Recent Federal Reserve data paints a positive picture of the US manufacturing sector. Manufacturing indicators remained strong through February and March figures. Industrial production, capacity utilization, durable goods, and factory orders are all nearing record-high levels. New orders for iron and steel products held steady, while inventories continued their gradual decline.

Industrial Production

The Industrial Production (IP) index measures output from factories, mines, and utilities. The index is presented as a three-month moving average (3MMA) in Figure 1 to smooth monthly volatility. Through March the IP index stood at 102.8, strong territory it has been in for over three years. This is just shy of the record-high rate of 104.1 seen in October 2018, the highest level in our 32-year data history. The IP index has posted positive annual growth each of the last three months, now the highest rate seen in over two years (1.5%).

Manufacturing capacity utilization

Manufacturing capacity utilization had been trending lower from mid-2022 through late 2024, though it remained healthy and well above recessionary territory. The 3MMA rate has risen each of the past two months, rising to a five-month high of 76.6% through February (Figure 2).

Capacity utilization averaged 76.8% in 2024, slightly below recent years (2023 averaged 78.2%, 2022 79.2%, 2021 77.1%). For historical context, this rate had hovered around 74–78% throughout the 2010s, stalling in early-2020 and dropping to a low of 65.8% in June of that year.

New orders for all durable goods

Durable goods new orders are an early indicator of demand for US manufactured goods.

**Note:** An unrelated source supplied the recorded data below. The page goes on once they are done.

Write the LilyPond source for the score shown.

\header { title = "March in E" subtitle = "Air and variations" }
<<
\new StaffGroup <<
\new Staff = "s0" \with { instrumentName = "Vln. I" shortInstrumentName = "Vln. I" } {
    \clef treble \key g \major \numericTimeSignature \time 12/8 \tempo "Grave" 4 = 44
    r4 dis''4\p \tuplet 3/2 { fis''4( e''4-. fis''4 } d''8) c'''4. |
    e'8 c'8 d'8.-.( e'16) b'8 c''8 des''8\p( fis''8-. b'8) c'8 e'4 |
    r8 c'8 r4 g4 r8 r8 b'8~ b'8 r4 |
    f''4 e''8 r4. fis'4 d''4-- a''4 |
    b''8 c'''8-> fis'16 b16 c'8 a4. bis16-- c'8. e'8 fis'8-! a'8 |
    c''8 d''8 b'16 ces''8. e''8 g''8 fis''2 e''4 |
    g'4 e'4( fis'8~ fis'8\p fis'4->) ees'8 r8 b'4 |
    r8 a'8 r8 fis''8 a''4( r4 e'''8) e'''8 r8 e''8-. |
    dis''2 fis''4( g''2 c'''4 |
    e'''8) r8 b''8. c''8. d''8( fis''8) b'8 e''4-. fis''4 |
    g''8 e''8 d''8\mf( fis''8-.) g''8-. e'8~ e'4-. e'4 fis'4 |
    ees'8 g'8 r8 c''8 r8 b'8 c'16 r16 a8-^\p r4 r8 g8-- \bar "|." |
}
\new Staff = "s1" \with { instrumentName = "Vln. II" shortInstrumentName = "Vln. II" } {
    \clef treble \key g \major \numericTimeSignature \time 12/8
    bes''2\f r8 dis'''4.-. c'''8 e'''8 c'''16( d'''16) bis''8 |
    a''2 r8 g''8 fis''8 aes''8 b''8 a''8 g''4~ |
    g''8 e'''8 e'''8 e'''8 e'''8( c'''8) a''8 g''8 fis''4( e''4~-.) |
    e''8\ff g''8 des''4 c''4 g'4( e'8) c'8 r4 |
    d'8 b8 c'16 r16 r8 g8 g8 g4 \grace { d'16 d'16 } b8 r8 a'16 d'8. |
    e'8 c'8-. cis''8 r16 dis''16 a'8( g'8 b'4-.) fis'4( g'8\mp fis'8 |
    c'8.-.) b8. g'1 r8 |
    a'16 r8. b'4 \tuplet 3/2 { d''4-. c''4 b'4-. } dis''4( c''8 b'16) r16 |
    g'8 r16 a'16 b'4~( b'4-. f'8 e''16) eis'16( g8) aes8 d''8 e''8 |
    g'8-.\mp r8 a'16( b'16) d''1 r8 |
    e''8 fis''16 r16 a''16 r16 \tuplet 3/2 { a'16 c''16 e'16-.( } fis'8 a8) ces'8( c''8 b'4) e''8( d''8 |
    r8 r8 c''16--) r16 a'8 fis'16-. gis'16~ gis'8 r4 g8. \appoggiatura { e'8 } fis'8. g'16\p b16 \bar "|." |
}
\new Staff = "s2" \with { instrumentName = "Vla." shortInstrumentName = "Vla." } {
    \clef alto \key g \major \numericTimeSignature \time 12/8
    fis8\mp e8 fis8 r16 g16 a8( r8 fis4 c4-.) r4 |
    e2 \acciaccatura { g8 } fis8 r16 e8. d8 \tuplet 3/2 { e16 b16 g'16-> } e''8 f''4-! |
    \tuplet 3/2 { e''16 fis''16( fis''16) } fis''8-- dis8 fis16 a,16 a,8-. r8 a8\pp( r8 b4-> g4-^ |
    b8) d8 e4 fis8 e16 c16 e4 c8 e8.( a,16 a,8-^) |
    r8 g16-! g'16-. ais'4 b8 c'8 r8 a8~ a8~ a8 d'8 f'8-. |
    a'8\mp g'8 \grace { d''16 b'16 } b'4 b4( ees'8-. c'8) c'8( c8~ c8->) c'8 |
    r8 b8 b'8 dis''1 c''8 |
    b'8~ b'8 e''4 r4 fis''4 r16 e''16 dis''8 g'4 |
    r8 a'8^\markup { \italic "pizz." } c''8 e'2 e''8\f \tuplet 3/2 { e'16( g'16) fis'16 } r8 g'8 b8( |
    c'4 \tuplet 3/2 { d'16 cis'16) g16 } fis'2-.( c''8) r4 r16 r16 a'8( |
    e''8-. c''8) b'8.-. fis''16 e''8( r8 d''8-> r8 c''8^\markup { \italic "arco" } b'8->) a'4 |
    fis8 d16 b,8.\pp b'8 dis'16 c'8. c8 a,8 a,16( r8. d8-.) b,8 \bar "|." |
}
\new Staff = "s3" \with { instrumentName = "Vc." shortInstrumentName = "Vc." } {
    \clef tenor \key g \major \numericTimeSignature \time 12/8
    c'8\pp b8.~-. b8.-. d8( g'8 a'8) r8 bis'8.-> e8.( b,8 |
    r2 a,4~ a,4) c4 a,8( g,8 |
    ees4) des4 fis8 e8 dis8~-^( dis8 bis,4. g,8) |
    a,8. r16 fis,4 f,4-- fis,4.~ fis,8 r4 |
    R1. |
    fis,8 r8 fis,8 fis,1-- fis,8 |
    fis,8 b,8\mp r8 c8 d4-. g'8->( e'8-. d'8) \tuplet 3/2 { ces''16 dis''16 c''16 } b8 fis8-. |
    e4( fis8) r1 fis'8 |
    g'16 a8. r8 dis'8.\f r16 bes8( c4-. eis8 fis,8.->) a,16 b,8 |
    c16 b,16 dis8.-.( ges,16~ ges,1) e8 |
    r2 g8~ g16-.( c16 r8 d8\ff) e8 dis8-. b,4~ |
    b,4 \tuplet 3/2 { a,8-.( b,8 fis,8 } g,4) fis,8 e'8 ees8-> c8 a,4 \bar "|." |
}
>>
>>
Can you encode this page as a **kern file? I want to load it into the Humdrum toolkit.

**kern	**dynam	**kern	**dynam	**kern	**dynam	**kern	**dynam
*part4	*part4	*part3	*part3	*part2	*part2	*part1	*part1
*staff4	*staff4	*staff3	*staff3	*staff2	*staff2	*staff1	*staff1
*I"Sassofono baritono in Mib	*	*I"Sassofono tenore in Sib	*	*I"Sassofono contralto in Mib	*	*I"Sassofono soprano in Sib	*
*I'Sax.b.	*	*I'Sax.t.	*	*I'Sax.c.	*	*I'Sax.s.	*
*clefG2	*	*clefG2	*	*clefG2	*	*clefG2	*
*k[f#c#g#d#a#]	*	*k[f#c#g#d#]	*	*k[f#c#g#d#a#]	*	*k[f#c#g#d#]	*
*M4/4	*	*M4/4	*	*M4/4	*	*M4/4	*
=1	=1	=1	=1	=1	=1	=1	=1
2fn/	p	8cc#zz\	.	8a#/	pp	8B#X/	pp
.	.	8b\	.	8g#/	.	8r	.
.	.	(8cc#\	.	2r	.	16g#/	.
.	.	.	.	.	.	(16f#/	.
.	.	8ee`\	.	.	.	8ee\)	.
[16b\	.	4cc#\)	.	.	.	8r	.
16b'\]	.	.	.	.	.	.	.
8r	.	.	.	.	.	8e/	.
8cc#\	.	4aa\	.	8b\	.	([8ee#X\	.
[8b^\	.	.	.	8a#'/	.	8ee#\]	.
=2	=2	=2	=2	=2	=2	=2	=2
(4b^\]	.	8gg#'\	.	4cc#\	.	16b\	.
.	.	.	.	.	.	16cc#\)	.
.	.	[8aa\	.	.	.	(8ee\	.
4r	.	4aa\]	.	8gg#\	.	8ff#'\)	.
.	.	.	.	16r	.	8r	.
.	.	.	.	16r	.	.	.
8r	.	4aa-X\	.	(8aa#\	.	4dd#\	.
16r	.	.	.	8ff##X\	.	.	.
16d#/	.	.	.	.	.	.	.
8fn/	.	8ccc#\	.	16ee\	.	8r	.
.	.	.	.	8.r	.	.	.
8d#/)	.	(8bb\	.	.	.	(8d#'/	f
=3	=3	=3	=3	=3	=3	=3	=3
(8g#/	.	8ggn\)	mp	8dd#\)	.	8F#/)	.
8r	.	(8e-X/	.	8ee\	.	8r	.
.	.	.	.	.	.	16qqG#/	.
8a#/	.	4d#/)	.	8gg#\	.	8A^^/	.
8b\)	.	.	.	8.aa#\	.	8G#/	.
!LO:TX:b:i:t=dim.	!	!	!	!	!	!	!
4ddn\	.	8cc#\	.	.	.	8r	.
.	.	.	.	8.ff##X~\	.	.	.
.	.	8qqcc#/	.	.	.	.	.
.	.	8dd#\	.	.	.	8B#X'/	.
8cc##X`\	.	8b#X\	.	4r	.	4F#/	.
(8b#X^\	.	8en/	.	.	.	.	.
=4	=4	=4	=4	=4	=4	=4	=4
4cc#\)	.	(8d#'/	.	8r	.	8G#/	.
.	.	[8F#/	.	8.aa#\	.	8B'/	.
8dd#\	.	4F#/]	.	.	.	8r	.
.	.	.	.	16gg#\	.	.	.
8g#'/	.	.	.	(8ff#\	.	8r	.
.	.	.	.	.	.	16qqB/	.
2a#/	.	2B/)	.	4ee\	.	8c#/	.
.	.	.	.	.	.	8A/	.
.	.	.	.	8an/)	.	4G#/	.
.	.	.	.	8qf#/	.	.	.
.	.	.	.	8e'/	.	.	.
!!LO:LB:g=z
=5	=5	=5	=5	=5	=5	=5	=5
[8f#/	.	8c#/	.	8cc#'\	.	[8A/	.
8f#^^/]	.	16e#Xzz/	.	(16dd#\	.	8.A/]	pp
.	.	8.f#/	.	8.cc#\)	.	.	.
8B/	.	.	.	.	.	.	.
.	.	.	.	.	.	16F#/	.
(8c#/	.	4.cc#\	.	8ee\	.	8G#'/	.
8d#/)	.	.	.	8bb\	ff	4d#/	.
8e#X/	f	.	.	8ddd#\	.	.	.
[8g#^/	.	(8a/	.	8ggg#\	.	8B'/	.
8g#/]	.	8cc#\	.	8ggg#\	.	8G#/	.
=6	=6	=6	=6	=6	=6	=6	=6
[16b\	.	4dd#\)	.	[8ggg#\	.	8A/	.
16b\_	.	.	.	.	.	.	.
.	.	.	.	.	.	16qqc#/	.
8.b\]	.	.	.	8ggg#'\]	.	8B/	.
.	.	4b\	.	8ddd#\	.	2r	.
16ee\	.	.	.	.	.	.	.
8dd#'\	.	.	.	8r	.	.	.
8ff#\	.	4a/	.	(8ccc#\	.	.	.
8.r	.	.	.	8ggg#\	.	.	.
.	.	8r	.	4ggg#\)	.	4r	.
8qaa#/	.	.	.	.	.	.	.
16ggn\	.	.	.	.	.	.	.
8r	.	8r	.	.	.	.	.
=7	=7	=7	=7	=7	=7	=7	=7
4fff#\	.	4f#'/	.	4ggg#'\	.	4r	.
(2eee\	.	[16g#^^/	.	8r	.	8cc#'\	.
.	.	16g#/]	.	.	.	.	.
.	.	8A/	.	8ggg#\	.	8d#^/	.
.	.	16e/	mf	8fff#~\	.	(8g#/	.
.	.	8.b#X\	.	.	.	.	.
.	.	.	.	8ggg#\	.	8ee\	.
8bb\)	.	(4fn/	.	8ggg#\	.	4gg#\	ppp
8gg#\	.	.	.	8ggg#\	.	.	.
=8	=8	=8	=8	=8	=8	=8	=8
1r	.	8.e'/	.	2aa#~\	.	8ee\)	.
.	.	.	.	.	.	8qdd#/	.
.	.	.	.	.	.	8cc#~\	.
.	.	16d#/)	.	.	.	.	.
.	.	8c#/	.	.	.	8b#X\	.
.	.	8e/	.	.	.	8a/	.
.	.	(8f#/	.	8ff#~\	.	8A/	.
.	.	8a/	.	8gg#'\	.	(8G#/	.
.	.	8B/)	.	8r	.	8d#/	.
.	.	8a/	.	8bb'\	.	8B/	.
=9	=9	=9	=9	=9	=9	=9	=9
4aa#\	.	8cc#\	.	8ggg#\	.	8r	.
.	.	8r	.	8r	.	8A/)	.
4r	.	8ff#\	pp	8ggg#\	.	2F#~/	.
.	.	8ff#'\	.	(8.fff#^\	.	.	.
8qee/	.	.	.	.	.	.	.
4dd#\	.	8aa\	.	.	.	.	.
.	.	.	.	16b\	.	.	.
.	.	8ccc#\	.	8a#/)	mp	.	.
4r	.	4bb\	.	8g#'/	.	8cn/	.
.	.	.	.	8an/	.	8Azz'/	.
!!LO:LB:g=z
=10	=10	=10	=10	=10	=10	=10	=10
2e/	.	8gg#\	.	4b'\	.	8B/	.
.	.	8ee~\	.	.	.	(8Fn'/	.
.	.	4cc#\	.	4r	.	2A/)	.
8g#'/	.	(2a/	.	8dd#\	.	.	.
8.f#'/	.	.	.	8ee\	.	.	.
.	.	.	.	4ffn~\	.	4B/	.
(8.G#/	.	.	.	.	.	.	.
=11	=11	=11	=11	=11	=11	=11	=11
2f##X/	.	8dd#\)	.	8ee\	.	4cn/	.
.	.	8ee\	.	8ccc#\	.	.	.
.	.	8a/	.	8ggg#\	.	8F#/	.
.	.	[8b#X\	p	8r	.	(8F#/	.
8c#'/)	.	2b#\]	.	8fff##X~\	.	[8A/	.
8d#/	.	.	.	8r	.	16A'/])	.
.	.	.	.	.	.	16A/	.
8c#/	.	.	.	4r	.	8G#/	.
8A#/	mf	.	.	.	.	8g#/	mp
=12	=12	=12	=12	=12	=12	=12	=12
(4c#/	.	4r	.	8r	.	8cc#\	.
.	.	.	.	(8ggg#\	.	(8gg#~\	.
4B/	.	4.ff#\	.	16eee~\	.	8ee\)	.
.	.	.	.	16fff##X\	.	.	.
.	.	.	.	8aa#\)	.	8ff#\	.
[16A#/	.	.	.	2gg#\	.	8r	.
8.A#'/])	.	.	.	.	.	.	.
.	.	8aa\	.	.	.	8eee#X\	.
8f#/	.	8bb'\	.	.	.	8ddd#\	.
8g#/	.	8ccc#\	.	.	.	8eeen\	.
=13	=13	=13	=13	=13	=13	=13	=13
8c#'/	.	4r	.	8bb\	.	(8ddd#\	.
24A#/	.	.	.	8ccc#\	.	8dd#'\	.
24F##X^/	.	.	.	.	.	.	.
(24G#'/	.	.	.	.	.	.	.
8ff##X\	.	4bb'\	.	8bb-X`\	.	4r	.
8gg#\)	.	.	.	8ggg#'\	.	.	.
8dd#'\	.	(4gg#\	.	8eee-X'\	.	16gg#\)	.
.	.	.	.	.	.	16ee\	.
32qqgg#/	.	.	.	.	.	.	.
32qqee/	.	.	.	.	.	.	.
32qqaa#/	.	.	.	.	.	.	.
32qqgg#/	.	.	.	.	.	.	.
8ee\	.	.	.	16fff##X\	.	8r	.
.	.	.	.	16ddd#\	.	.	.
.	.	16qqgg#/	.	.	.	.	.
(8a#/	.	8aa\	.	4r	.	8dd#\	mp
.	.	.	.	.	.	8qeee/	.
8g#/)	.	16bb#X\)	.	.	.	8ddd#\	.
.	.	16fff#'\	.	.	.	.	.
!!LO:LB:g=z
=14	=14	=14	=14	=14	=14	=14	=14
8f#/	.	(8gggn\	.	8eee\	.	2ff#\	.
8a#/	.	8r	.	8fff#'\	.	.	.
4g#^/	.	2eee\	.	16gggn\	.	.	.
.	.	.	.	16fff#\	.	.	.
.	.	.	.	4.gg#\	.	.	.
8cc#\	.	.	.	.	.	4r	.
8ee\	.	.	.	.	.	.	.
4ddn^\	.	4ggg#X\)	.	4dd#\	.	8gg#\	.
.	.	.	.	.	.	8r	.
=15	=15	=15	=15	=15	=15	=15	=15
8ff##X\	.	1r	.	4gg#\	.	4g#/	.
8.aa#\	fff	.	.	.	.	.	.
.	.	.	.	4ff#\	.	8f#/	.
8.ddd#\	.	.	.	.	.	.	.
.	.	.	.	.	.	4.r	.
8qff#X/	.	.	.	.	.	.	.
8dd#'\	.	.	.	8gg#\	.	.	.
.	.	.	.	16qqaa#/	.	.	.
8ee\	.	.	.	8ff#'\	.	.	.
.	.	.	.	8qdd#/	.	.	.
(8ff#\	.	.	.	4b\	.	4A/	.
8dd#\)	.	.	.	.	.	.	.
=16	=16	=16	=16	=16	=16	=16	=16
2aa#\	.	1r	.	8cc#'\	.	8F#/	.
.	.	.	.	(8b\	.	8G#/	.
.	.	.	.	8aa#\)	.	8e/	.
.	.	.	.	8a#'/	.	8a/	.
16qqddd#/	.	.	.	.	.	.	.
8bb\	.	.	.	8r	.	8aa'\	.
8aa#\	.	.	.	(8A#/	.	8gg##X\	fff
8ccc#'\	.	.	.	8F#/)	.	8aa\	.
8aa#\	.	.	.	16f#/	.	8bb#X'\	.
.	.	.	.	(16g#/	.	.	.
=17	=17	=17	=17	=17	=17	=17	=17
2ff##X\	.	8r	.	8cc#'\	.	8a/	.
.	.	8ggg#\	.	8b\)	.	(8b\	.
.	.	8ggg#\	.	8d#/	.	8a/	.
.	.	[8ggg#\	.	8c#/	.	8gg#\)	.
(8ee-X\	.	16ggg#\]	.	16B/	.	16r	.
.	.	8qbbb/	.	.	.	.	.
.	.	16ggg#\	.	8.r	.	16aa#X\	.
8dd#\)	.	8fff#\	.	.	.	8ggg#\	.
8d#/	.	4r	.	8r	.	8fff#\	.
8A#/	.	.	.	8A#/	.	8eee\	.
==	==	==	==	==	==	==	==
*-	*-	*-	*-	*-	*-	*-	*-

This measure continues to recover from the 2020 disruptions, with positive annual growth occurring each month from December 2020 through April 2024.

New orders increased to $284.5 billion as a 3MMA through February (Figure 3), up 0.3% from February 2024. This is one of the higher figures observed in our 33-year data history.

Factory orders for manufactured products

New factory orders for manufactured products remain near historical highs, following the historically strong recovery seen in 2021 and 2022. The annual growth rate of new orders has remained stable since early 2023.

The 3MMA through February inched up to $588.2 billion. This is an increase of 1.6% compared to one year earlier and the second-highest 3MMA witnessed in our 31-year data history (Figure 4).

New orders for iron and steel manufacturing

Federal Reserve manufacturing data has a subsection for iron and steel products. Figure 5 shows the value of new orders for iron and steel products as a 3MMA. This measure saw remarkable growth from mid-2020 through 2021, reaching a record high 3MMA of $15.3 billion in July 2022. The 3MMA through February was $14.5 billion, territory it has been in for nearly three years.

Like manufacturing new orders above, the annual growth rate of new iron and steel product orders has been minimal since late 2022, registering -2.9% through February (the 12th consecutive month of negative annual growth). Recall that we saw an 11-year high growth rate of +81.8% in 2021.

Inventories of products manufactured from iron and steel

Inventories of iron and steel products ended their multi-month increase streak in mid-2022 and have been trending lower since (Figure 6). The latest iron and steel inventory levels totaled $25.9 billion on a 3MMA basis through February. This is down 2.6% compared to the same period one year prior, marking the 24th consecutive month of negative annual growth.